__TASK INSTRUCTIONS__: Below is a block of entries, which should be copied verbatim apart from the pictures.

__Dataset entries__:
··········
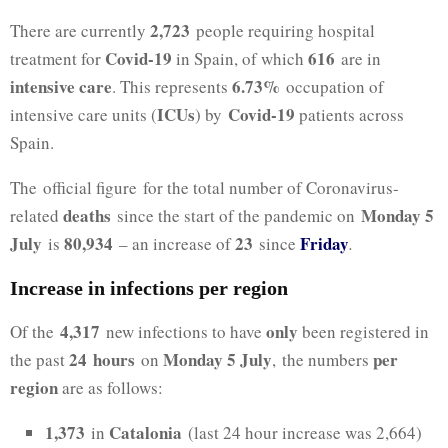
2,723
There are currently
people requiring hospital
Covid-19
616
treatment for
in Spain, of which
are in
intensive care
6.73%
. This represents
occupation of
ICUs
Covid-19
intensive care units (
) by
patients across
Spain.
The official figure for the total number of Coronavirus-
deaths
Monday 5
related
since the start of the pandemic on
July
80,934
23
Friday
is
– an increase of
since
.
Increase in infections per region
4,317
only
Of the
new infections to have
been registered in
24
hours
Monday 5 July
per
the past
on
, the numbers
region
are as follows:
1,373
Catalonia
in
(last 24 hour increase was 2,664)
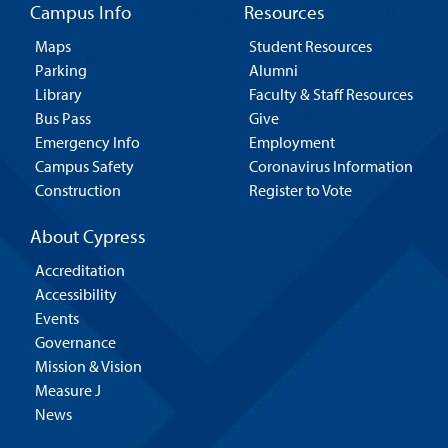
Campus Info
Resources
Maps
Student Resources
Parking
Alumni
Library
Faculty & Staff Resources
Bus Pass
Give
Emergency Info
Employment
Campus Safety
Coronavirus Information
Construction
Register to Vote
About Cypress
Accreditation
Accessibility
Events
Governance
Mission & Vision
Measure J
News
··········
__YOUR RESPONSE__:
2,723
There are currently
people requiring hospital
Covid-19
616
treatment for
in Spain, of which
are in
intensive care
6.73%
. This represents
occupation of
ICUs
Covid-19
intensive care units (
) by
patients across
Spain.
The official figure for the total number of Coronavirus-
deaths
Monday 5
related
since the start of the pandemic on
July
80,934
23
Friday
is
– an increase of
since
.
Increase in infections per region
4,317
only
Of the
new infections to have
been registered in
24
hours
Monday 5 July
per
the past
on
, the numbers
region
are as follows:
1,373
Catalonia
in
(last 24 hour increase was 2,664)
Campus Info
Resources
Maps
Student Resources
Parking
Alumni
Library
Faculty & Staff Resources
Bus Pass
Give
Emergency Info
Employment
Campus Safety
Coronavirus Information
Construction
Register to Vote
About Cypress
Accreditation
Accessibility
Events
Governance
Mission & Vision
Measure J
News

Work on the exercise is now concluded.